Le principe est simple: un chef invité cuisine à quatre mains avec le chef titulaire du lieu une série de déjeuners ou dîners. On nous promet ainsi des dîners ivoiriens aux Bains des Pâquis, des déjeuners afghans au Grütli ou des spécialités iraniennes à La Vie des Champs, un menu ougandais au Zanzibar Lounge, des plats iraniens et syriens à l’Hôtel d’Angleterre, voire ukrainiens chez Cuisine Lab. Seule nuance par rapport à un pop-up «classique», l’origine et l’histoire des chefs et cheffes invités. Réfugiés au parcours souvent tragique, la cuisine est porteuse pour eux d’un enjeu singulier: elle est à la fois une merveilleuse manière de préserver un lien avec sa culture d’origine et de communiquer, de partager avec son pays d’accueil.

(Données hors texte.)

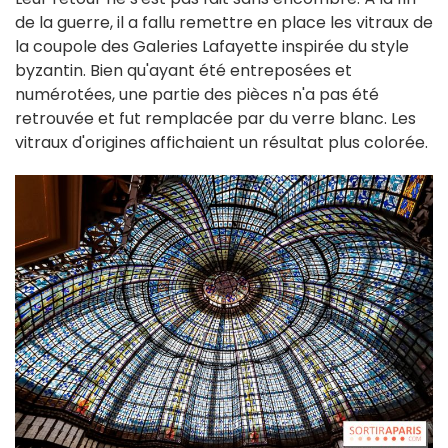
de la guerre, il a fallu remettre en place les vitraux de
la coupole des Galeries Lafayette inspirée du style
byzantin. Bien qu'ayant été entreposées et
numérotées, une partie des pièces n'a pas été
retrouvée et fut remplacée par du verre blanc. Les
vitraux d'origines affichaient un résultat plus colorée.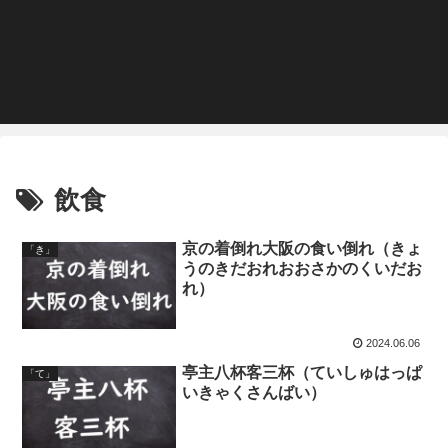
飲食
京の着倒れ大阪の食い倒れ（きょ
「き」
うのきだおれおおさかのくいだお
れ）
2024.06.06
亭主八杯客三杯（ていしゅはっぱ
「て」
いきゃくさんばい）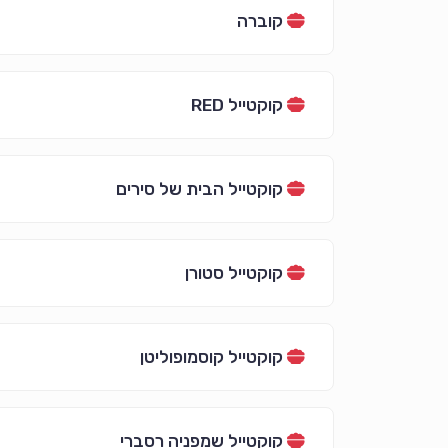
קוברה
קוקטייל RED
קוקטייל הבית של סירים
קוקטייל סטורן
קוקטייל קוסמופוליטן
קוקטייל שמפניה רסברי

Le menu établi par Jenan et Leila est ainsi métissé de Syrie et d’Iran, proposant des spécialités aux noms familiers tels que houmous, moutabal, falafel, kebbé et autres taboulé; mais aussi de plus mystérieux banjan (aubergines farcies), kabsa (riz au poulet, noix et raisins secs), bamej (ragoût d’okras/gombos), mirza ghazemi (aubergines fumées à l’ail, fesendjoun (ragoût de poulet, noix, jus de grenade) ou encore des desserts parfumés tels les basboussa, halawet el jeben et autre baklava. Autant de moments festifs et chaleureux, de plats colorés à partager, en hommage à la diversité étincelante, humaine et culinaire, d’Alep avant la guerre, de Shiraz, en souvenir de la douceur de vivre moyen-orientale…
Le 20 juin, un dîner ivoirien clôturera le festival aux Bains des Pâquis, cuisiné par Basile Neoulo: l’occasion d’évoquer les quelque 83 millions de personnes déplacées, un chiffre qui a doublé en dix ans, selon le HCR.